* Aim of the exercise
Could you pick out every line in the material below that contains the word "Which" and copy each one?

::: Source material :::

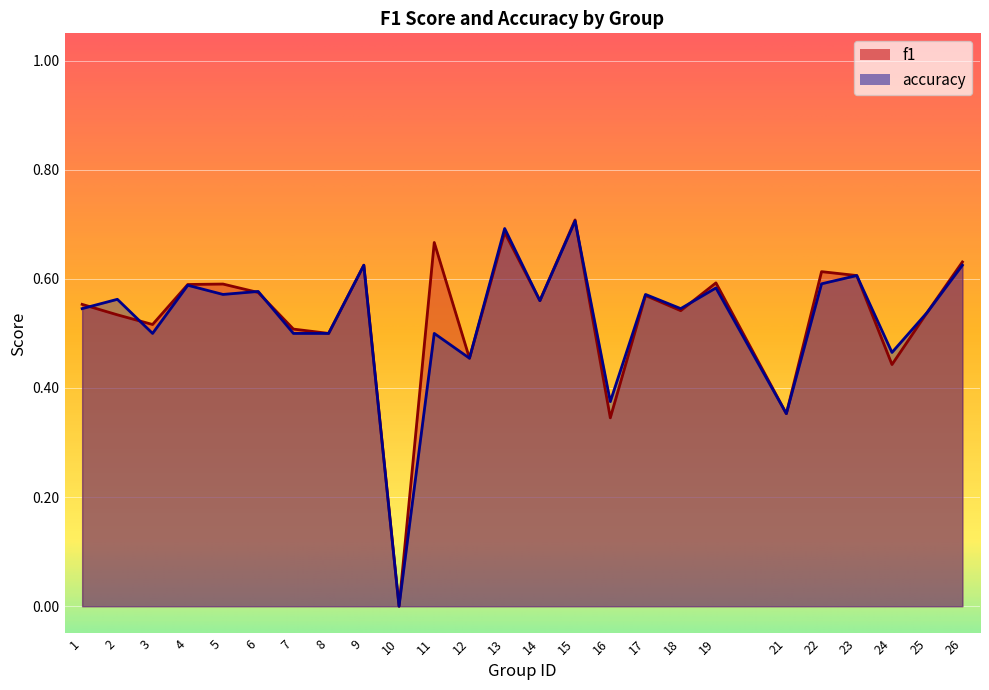

In accuracy, how many points are lower than both neighbors (excluding endpoints)?

9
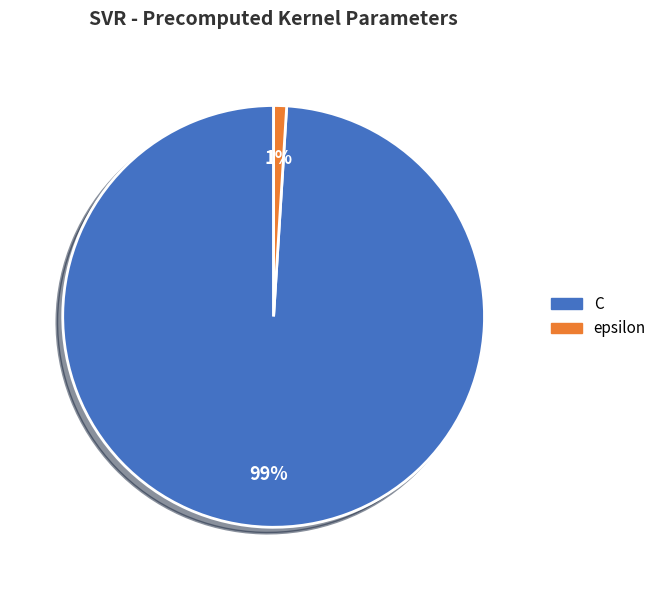

Which category has the smallest portion of the pie?

epsilon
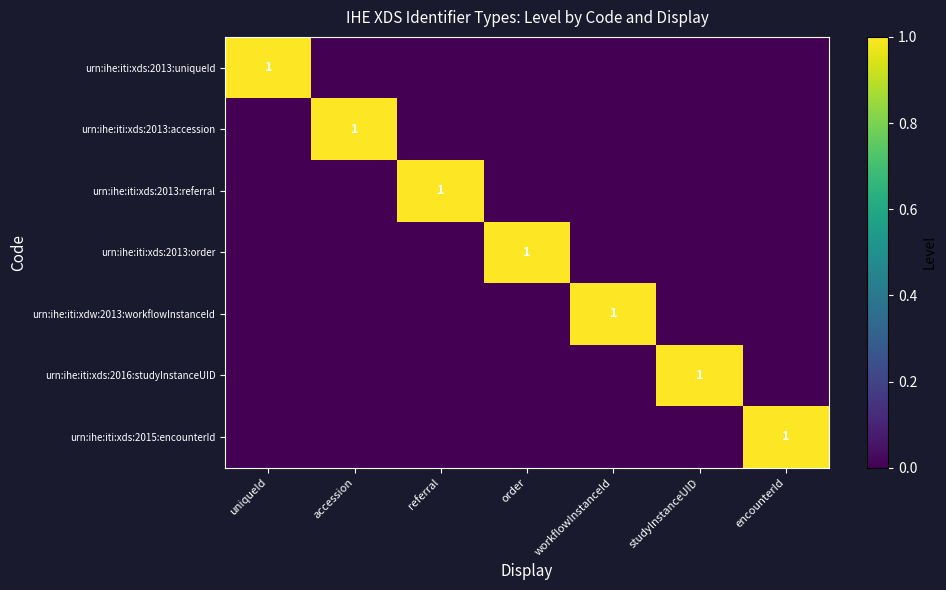

What is the difference between the highest and lowest values at referral?

1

:::

* Solution to this task
Which category has the smallest portion of the pie?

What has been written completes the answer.